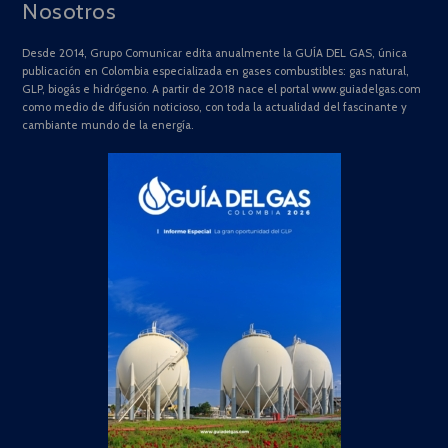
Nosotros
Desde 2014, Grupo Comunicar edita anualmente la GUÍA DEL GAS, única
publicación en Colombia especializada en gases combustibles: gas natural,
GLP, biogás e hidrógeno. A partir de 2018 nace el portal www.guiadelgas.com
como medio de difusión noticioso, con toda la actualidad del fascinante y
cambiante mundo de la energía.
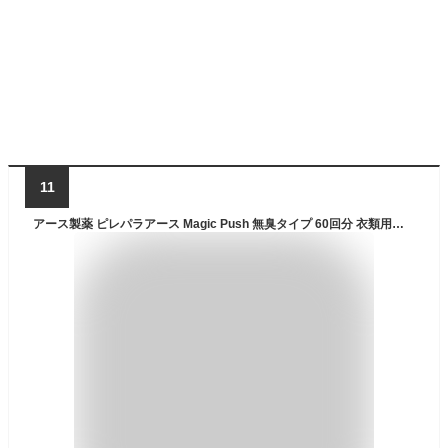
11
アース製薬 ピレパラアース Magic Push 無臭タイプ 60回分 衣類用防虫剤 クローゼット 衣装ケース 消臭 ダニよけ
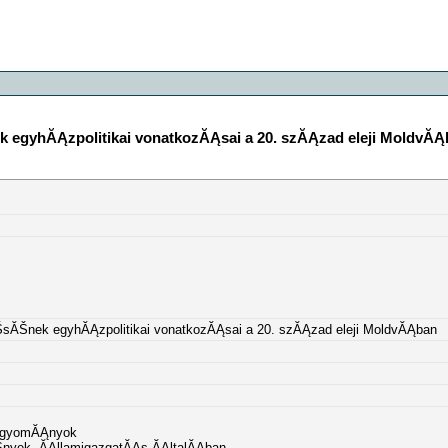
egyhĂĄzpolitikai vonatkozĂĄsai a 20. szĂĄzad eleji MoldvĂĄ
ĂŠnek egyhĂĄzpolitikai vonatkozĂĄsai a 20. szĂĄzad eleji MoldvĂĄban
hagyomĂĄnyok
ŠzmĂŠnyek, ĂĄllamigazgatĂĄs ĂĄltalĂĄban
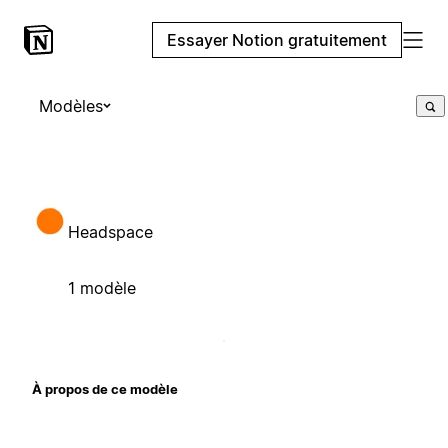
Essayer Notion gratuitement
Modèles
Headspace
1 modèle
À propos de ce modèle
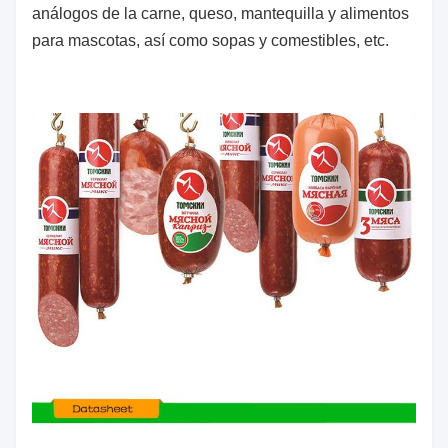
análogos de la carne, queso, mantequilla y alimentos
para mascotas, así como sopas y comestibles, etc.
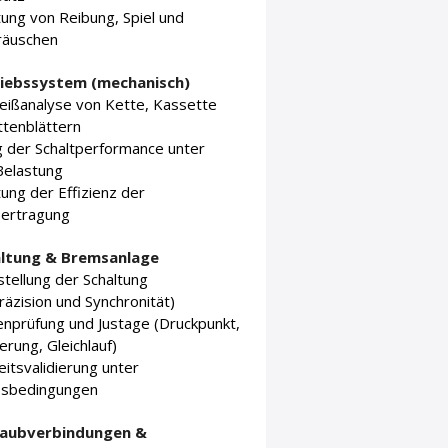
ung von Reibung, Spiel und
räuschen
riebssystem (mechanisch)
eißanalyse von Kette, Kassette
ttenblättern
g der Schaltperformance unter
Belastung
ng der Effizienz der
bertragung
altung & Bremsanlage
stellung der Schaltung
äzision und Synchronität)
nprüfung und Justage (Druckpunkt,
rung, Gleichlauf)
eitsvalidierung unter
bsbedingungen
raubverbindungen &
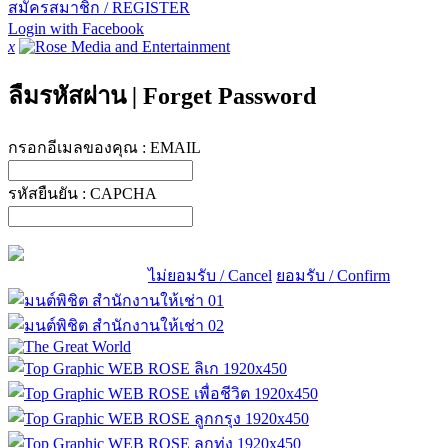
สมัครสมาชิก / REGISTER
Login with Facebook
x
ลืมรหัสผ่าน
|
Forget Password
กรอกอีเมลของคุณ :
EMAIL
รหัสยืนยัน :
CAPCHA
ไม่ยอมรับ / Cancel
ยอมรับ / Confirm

■ ■ ■ ■ ■ ■ ■

Problem:
Render every one of the lines above as a JSON list of strings, one string per line, skipping blank lines and leaving the pictures out.

Solution for this task:
[
  "Nosotros",
  "Desde 2014, Grupo Comunicar edita anualmente la GUÍA DEL GAS, única",
  "publicación en Colombia especializada en gases combustibles: gas natural,",
  "GLP, biogás e hidrógeno. A partir de 2018 nace el portal www.guiadelgas.com",
  "como medio de difusión noticioso, con toda la actualidad del fascinante y",
  "cambiante mundo de la energía.",
  "11",
  "アース製薬 ピレパラアース Magic Push 無臭タイプ 60回分 衣類用防虫剤 クローゼット 衣装ケース 消臭 ダニよけ",
  "egyhĂĄzpolitikai vonatkozĂĄsai a 20. szĂĄzad eleji MoldvĂĄ",
  "ĂŠnek egyhĂĄzpolitikai vonatkozĂĄsai a 20. szĂĄzad eleji MoldvĂĄban",
  "hagyomĂĄnyok",
  "ŠzmĂŠnyek, ĂĄllamigazgatĂĄs ĂĄltalĂĄban",
  "Essayer Notion gratuitement",
  "Modèles",
  "Headspace",
  "1 modèle",
  "À propos de ce modèle",
  "análogos de la carne, queso, mantequilla y alimentos",
  "para mascotas, así como sopas y comestibles, etc.",
  "ung von Reibung, Spiel und",
  "räuschen",
  "riebssystem (mechanisch)",
  "eißanalyse von Kette, Kassette",
  "ttenblättern",
  "g der Schaltperformance unter",
  "Belastung",
  "ng der Effizienz der",
  "bertragung",
  "altung & Bremsanlage",
  "stellung der Schaltung",
  "äzision und Synchronität)",
  "nprüfung und Justage (Druckpunkt,",
  "rung, Gleichlauf)",
  "eitsvalidierung unter",
  "bsbedingungen",
  "raubverbindungen &",
  "สมัครสมาชิก / REGISTER",
  "Login with Facebook",
  "x",
  "ลืมรหัสผ่าน",
  "|",
  "Forget Password",
  "กรอกอีเมลของคุณ :",
  "EMAIL",
  "รหัสยืนยัน :",
  "CAPCHA",
  "ไม่ยอมรับ / Cancel",
  "ยอมรับ / Confirm"
]